Implement the code to solve the algorithm.

``````class Solution:
def twoSum(self, nums: List[int], target: int) -> List[int]:
# Create a hashmap
hashmap = dict()

# Iterate through the array
for i, num in enumerate(nums):
# If we see the counterpart in our hashmap then return the index of the counterpart and current index
if num in hashmap:
return [hashmap[num], i]

# Store the counterpart of the number we have seen and current index
hashmap[target-num] = i``````
``````import java.util.HashMap;
import java.util.Map;

class Solution {
public int[] twoSum(int[] nums, int target) {
// Create a hashmap
Map<Integer, Integer> numToIndex = new HashMap<>();

// Iterate through the array
for (int i = 0; i < nums.length; i++) {

// If we see the counterpart in our hashmap then return the index of the counterpart and current index
if (numToIndex.containsKey(target - nums[i])) {
return new int[] {numToIndex.get(target - nums[i]), i};
}

// Store the counterpart of the number we have seen and current index
numToIndex.put(nums[i], i);
}
return new int[] {};
}
}``````

## 5: R-eview

Review the code by running specific example(s) and recording values (watchlist) of your code's variables along the way.

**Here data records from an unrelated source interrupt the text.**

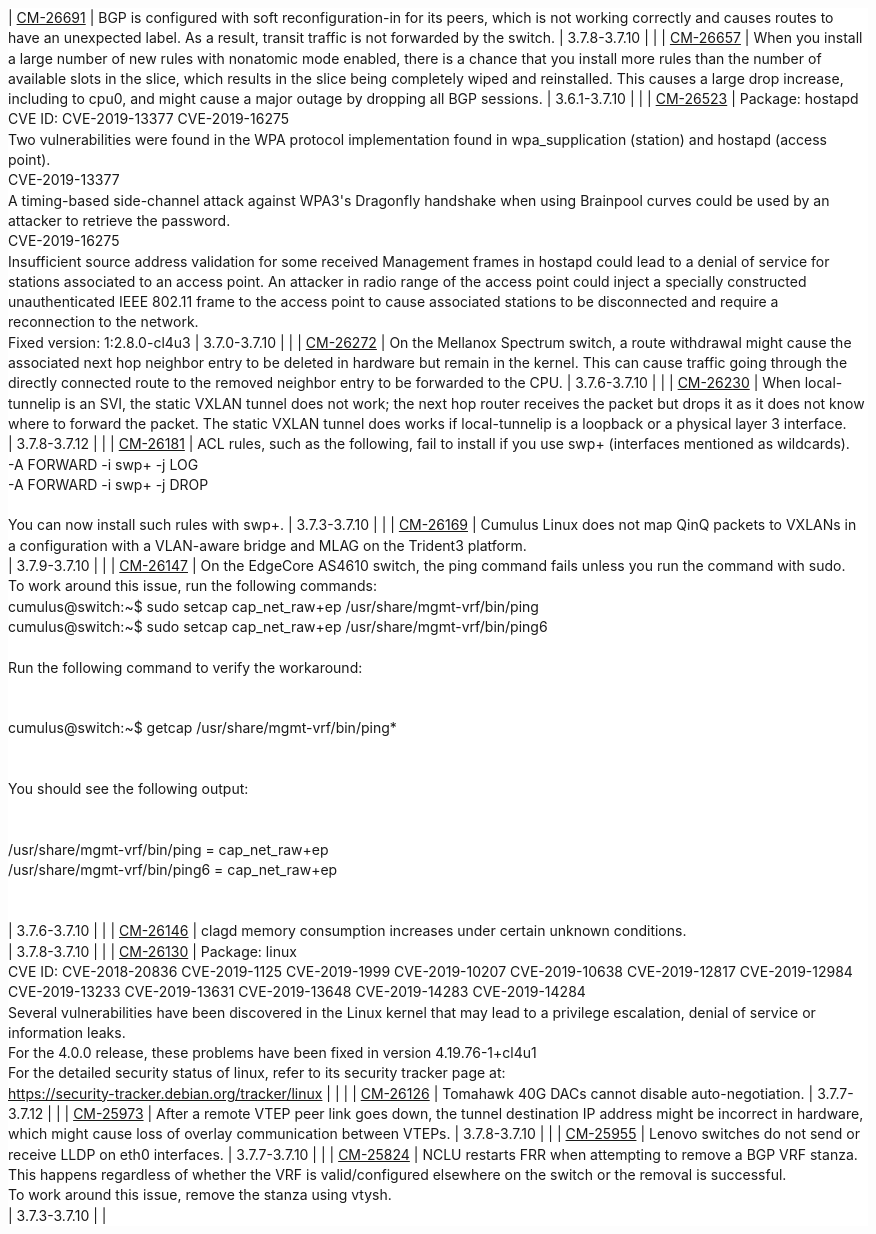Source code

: | <a name="CM-26691"></a> [CM-26691](#CM-26691) | BGP is configured with soft reconfiguration-in for its peers, which is not working correctly and causes routes to have an unexpected label. As a result, transit traffic is not forwarded by the switch. | 3.7.8-3.7.10 | |
| <a name="CM-26657"></a> [CM-26657](#CM-26657) | When you install a large number of new rules with nonatomic mode enabled, there is a chance that you install more rules than the number of available slots in the slice, which results in the slice being completely wiped and reinstalled. This causes a large drop increase, including to cpu0, and might cause a major outage by dropping all BGP sessions. | 3.6.1-3.7.10 | |
| <a name="CM-26523"></a> [CM-26523](#CM-26523) | Package: hostapd<br />CVE ID: CVE-2019-13377 CVE-2019-16275<br />Two vulnerabilities were found in the WPA protocol implementation found in wpa_supplication (station) and hostapd (access point).<br />CVE-2019-13377<br />A timing-based side-channel attack against WPA3's Dragonfly handshake when using Brainpool curves could be used by an attacker to retrieve the password.<br />CVE-2019-16275<br />Insufficient source address validation for some received Management frames in hostapd could lead to a denial of service for stations associated to an access point. An attacker in radio range of the access point could inject a specially constructed unauthenticated IEEE 802.11 frame to the access point to cause associated stations to be disconnected and require a reconnection to the network.<br />Fixed version: 1:2.8.0-cl4u3 | 3.7.0-3.7.10 | |
| <a name="CM-26272"></a> [CM-26272](#CM-26272) | On the Mellanox Spectrum switch, a route withdrawal might cause the associated next hop neighbor entry to be deleted in hardware but remain in the kernel. This can cause traffic going through the directly connected route to the removed neighbor entry to be forwarded to the CPU. | 3.7.6-3.7.10 | |
| <a name="CM-26230"></a> [CM-26230](#CM-26230) | When local-tunnelip is an SVI, the static VXLAN tunnel does not work; the next hop router receives the packet but drops it as it does not know where to forward the packet. The static VXLAN tunnel does works if local-tunnelip is a loopback or a physical layer 3 interface. <br /> | 3.7.8-3.7.12 | |
| <a name="CM-26181"></a> [CM-26181](#CM-26181) | ACL rules, such as the following, fail to install if you use swp+ (interfaces mentioned as wildcards).<br />-A FORWARD -i swp+ -j LOG<br />-A FORWARD -i swp+ -j DROP<br /><br />You can now install such rules with swp+. | 3.7.3-3.7.10 | |
| <a name="CM-26169"></a> [CM-26169](#CM-26169) | Cumulus Linux does not map QinQ packets to VXLANs in a configuration with a VLAN-aware bridge and MLAG on the Trident3 platform. <br /> | 3.7.9-3.7.10 | |
| <a name="CM-26147"></a> [CM-26147](#CM-26147) | On the EdgeCore AS4610 switch, the ping command fails unless you run the command with sudo. <br /> To work around this issue, run the following commands: <br /> cumulus&#64;switch:~$ sudo setcap cap_net_raw+ep /usr/share/mgmt-vrf/bin/ping <br /> cumulus&#64;switch:~$ sudo setcap cap_net_raw+ep /usr/share/mgmt-vrf/bin/ping6<br /><br /> Run the following command to verify the workaround: <br /> <br /> <br /> cumulus&#64;switch:~$ getcap /usr/share/mgmt-vrf/bin/ping* <br /> <br /> <br /> You should see the following output: <br /> <br /> <br /> /usr/share/mgmt-vrf/bin/ping = cap_net_raw+ep <br /> /usr/share/mgmt-vrf/bin/ping6 = cap_net_raw+ep <br /> <br /> <br /> | 3.7.6-3.7.10 | |
| <a name="CM-26146"></a> [CM-26146](#CM-26146) | clagd memory consumption increases under certain unknown conditions. <br /> | 3.7.8-3.7.10 | |
| <a name="CM-26130"></a> [CM-26130](#CM-26130) | Package: linux<br />CVE ID: CVE-2018-20836 CVE-2019-1125 CVE-2019-1999 CVE-2019-10207 CVE-2019-10638 CVE-2019-12817 CVE-2019-12984 CVE-2019-13233 CVE-2019-13631 CVE-2019-13648 CVE-2019-14283 CVE-2019-14284<br />Several vulnerabilities have been discovered in the Linux kernel that may lead to a privilege escalation, denial of service or information leaks.<br />For the 4.0.0 release, these problems have been fixed in version 4.19.76-1+cl4u1<br />For the detailed security status of linux, refer to its security tracker page at:<br />https://security-tracker.debian.org/tracker/linux |  | |
| <a name="CM-26126"></a> [CM-26126](#CM-26126) | Tomahawk 40G DACs cannot disable auto-negotiation. | 3.7.7-3.7.12 | |
| <a name="CM-25973"></a> [CM-25973](#CM-25973) | After a remote VTEP peer link goes down, the tunnel destination IP address might be incorrect in hardware, which might cause loss of overlay communication between VTEPs. | 3.7.8-3.7.10 | |
| <a name="CM-25955"></a> [CM-25955](#CM-25955) | Lenovo switches do not send or receive LLDP on eth0 interfaces. | 3.7.7-3.7.10 | |
| <a name="CM-25824"></a> [CM-25824](#CM-25824) | NCLU restarts FRR when attempting to remove a BGP VRF stanza. This happens regardless of whether the VRF is valid/configured elsewhere on the switch or the removal is successful. <br />To work around this issue, remove the stanza using vtysh. <br /> | 3.7.3-3.7.10 | |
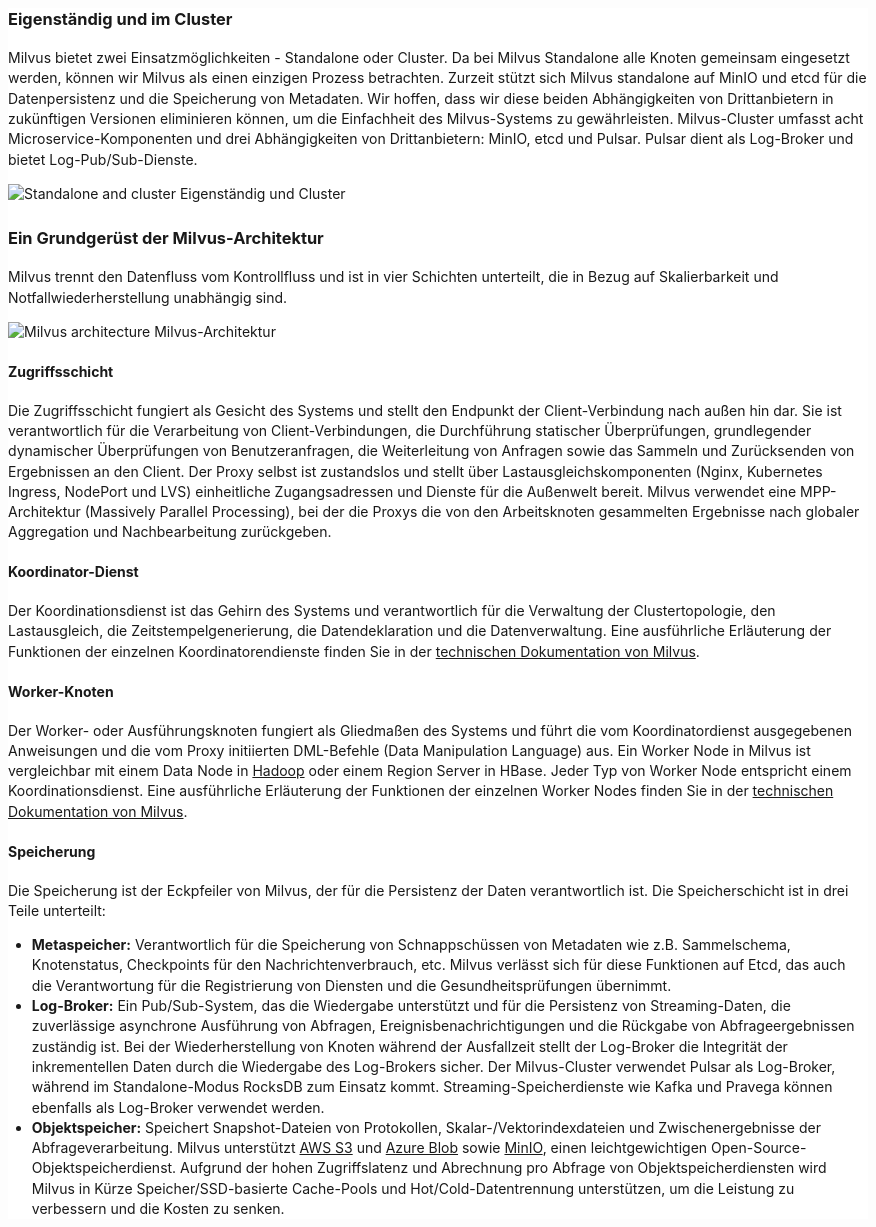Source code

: <h3 id="Standalone-and-cluster" class="common-anchor-header">Eigenständig und im Cluster</h3><p>Milvus bietet zwei Einsatzmöglichkeiten - Standalone oder Cluster. Da bei Milvus Standalone alle Knoten gemeinsam eingesetzt werden, können wir Milvus als einen einzigen Prozess betrachten. Zurzeit stützt sich Milvus standalone auf MinIO und etcd für die Datenpersistenz und die Speicherung von Metadaten. Wir hoffen, dass wir diese beiden Abhängigkeiten von Drittanbietern in zukünftigen Versionen eliminieren können, um die Einfachheit des Milvus-Systems zu gewährleisten. Milvus-Cluster umfasst acht Microservice-Komponenten und drei Abhängigkeiten von Drittanbietern: MinIO, etcd und Pulsar. Pulsar dient als Log-Broker und bietet Log-Pub/Sub-Dienste.</p>
<p>
  
   <span class="img-wrapper"> <img translate="no" src="https://assets.zilliz.com/standalone_and_cluster_7558f56e8c.png" alt="Standalone and cluster" class="doc-image" id="standalone-and-cluster" />
   </span> <span class="img-wrapper"> <span>Eigenständig und Cluster</span> </span></p>
<h3 id="A-bare-bones-skeleton-of-the-Milvus-architecture" class="common-anchor-header">Ein Grundgerüst der Milvus-Architektur</h3><p>Milvus trennt den Datenfluss vom Kontrollfluss und ist in vier Schichten unterteilt, die in Bezug auf Skalierbarkeit und Notfallwiederherstellung unabhängig sind.</p>
<p>
  
   <span class="img-wrapper"> <img translate="no" src="https://assets.zilliz.com/Milvus_architecture_b7743a4a7f.png" alt="Milvus architecture" class="doc-image" id="milvus-architecture" />
   </span> <span class="img-wrapper"> <span>Milvus-Architektur</span> </span></p>
<h4 id="Access-layer" class="common-anchor-header">Zugriffsschicht</h4><p>Die Zugriffsschicht fungiert als Gesicht des Systems und stellt den Endpunkt der Client-Verbindung nach außen hin dar. Sie ist verantwortlich für die Verarbeitung von Client-Verbindungen, die Durchführung statischer Überprüfungen, grundlegender dynamischer Überprüfungen von Benutzeranfragen, die Weiterleitung von Anfragen sowie das Sammeln und Zurücksenden von Ergebnissen an den Client. Der Proxy selbst ist zustandslos und stellt über Lastausgleichskomponenten (Nginx, Kubernetes Ingress, NodePort und LVS) einheitliche Zugangsadressen und Dienste für die Außenwelt bereit. Milvus verwendet eine MPP-Architektur (Massively Parallel Processing), bei der die Proxys die von den Arbeitsknoten gesammelten Ergebnisse nach globaler Aggregation und Nachbearbeitung zurückgeben.</p>
<h4 id="Coordinator-service" class="common-anchor-header">Koordinator-Dienst</h4><p>Der Koordinationsdienst ist das Gehirn des Systems und verantwortlich für die Verwaltung der Clustertopologie, den Lastausgleich, die Zeitstempelgenerierung, die Datendeklaration und die Datenverwaltung. Eine ausführliche Erläuterung der Funktionen der einzelnen Koordinatorendienste finden Sie in der <a href="https://milvus.io/docs/v2.0.x/four_layers.md#Coordinator-service">technischen Dokumentation von Milvus</a>.</p>
<h4 id="Worker-nodes" class="common-anchor-header">Worker-Knoten</h4><p>Der Worker- oder Ausführungsknoten fungiert als Gliedmaßen des Systems und führt die vom Koordinatordienst ausgegebenen Anweisungen und die vom Proxy initiierten DML-Befehle (Data Manipulation Language) aus. Ein Worker Node in Milvus ist vergleichbar mit einem Data Node in <a href="https://hadoop.apache.org/">Hadoop</a> oder einem Region Server in HBase. Jeder Typ von Worker Node entspricht einem Koordinationsdienst. Eine ausführliche Erläuterung der Funktionen der einzelnen Worker Nodes finden Sie in der <a href="https://milvus.io/docs/v2.0.x/four_layers.md#Worker-nodes">technischen Dokumentation von Milvus</a>.</p>
<h4 id="Storage" class="common-anchor-header">Speicherung</h4><p>Die Speicherung ist der Eckpfeiler von Milvus, der für die Persistenz der Daten verantwortlich ist. Die Speicherschicht ist in drei Teile unterteilt:</p>
<ul>
<li><strong>Metaspeicher:</strong> Verantwortlich für die Speicherung von Schnappschüssen von Metadaten wie z.B. Sammelschema, Knotenstatus, Checkpoints für den Nachrichtenverbrauch, etc. Milvus verlässt sich für diese Funktionen auf Etcd, das auch die Verantwortung für die Registrierung von Diensten und die Gesundheitsprüfungen übernimmt.</li>
<li><strong>Log-Broker:</strong> Ein Pub/Sub-System, das die Wiedergabe unterstützt und für die Persistenz von Streaming-Daten, die zuverlässige asynchrone Ausführung von Abfragen, Ereignisbenachrichtigungen und die Rückgabe von Abfrageergebnissen zuständig ist. Bei der Wiederherstellung von Knoten während der Ausfallzeit stellt der Log-Broker die Integrität der inkrementellen Daten durch die Wiedergabe des Log-Brokers sicher. Der Milvus-Cluster verwendet Pulsar als Log-Broker, während im Standalone-Modus RocksDB zum Einsatz kommt. Streaming-Speicherdienste wie Kafka und Pravega können ebenfalls als Log-Broker verwendet werden.</li>
<li><strong>Objektspeicher:</strong> Speichert Snapshot-Dateien von Protokollen, Skalar-/Vektorindexdateien und Zwischenergebnisse der Abfrageverarbeitung. Milvus unterstützt <a href="https://aws.amazon.com/s3/">AWS S3</a> und <a href="https://azure.microsoft.com/en-us/services/storage/blobs/">Azure Blob</a> sowie <a href="https://min.io/">MinIO</a>, einen leichtgewichtigen Open-Source-Objektspeicherdienst. Aufgrund der hohen Zugriffslatenz und Abrechnung pro Abfrage von Objektspeicherdiensten wird Milvus in Kürze Speicher/SSD-basierte Cache-Pools und Hot/Cold-Datentrennung unterstützen, um die Leistung zu verbessern und die Kosten zu senken.</li>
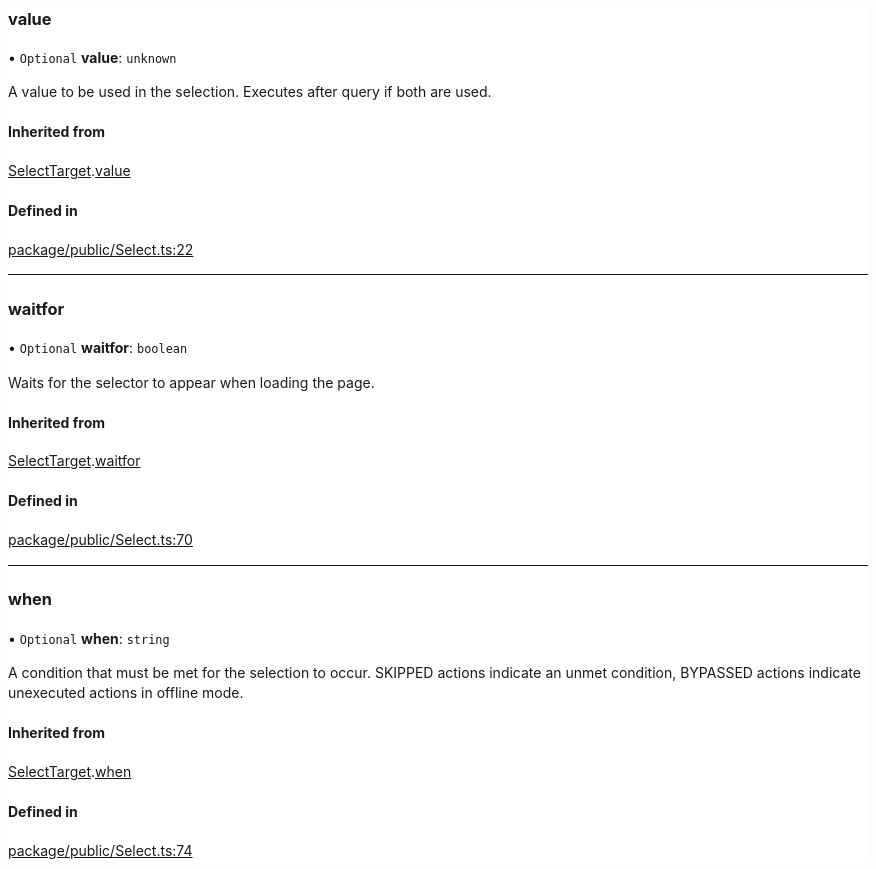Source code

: ### value

• `Optional` **value**: `unknown`

A value to be used in the selection. Executes after query if both are used.

#### Inherited from

[SelectTarget](SelectTarget.md).[value](SelectTarget.md#value)

#### Defined in

[package/public/Select.ts:22](https://github.com/dtempx/syphonx-core/blob/1f6e1bf/package/public/Select.ts#L22)

___

### waitfor

• `Optional` **waitfor**: `boolean`

Waits for the selector to appear when loading the page.

#### Inherited from

[SelectTarget](SelectTarget.md).[waitfor](SelectTarget.md#waitfor)

#### Defined in

[package/public/Select.ts:70](https://github.com/dtempx/syphonx-core/blob/1f6e1bf/package/public/Select.ts#L70)

___

### when

• `Optional` **when**: `string`

A condition that must be met for the selection to occur. SKIPPED actions indicate an unmet condition, BYPASSED actions indicate unexecuted actions in offline mode.

#### Inherited from

[SelectTarget](SelectTarget.md).[when](SelectTarget.md#when)

#### Defined in

[package/public/Select.ts:74](https://github.com/dtempx/syphonx-core/blob/1f6e1bf/package/public/Select.ts#L74)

• Trace through your code with an input to check for the expected output
• Catch possible edge cases and off-by-one errors

## 6: E-valuate

Evaluate the performance of your algorithm and state any strong/weak or future potential work.

Assume `N` represents the number of items in the array.

• Time Complexity: O(n), we may need to visit every item in the array to find the two sum pair.
• Space Complexity: O(n), we may need to build a hashmap of each number and it's index.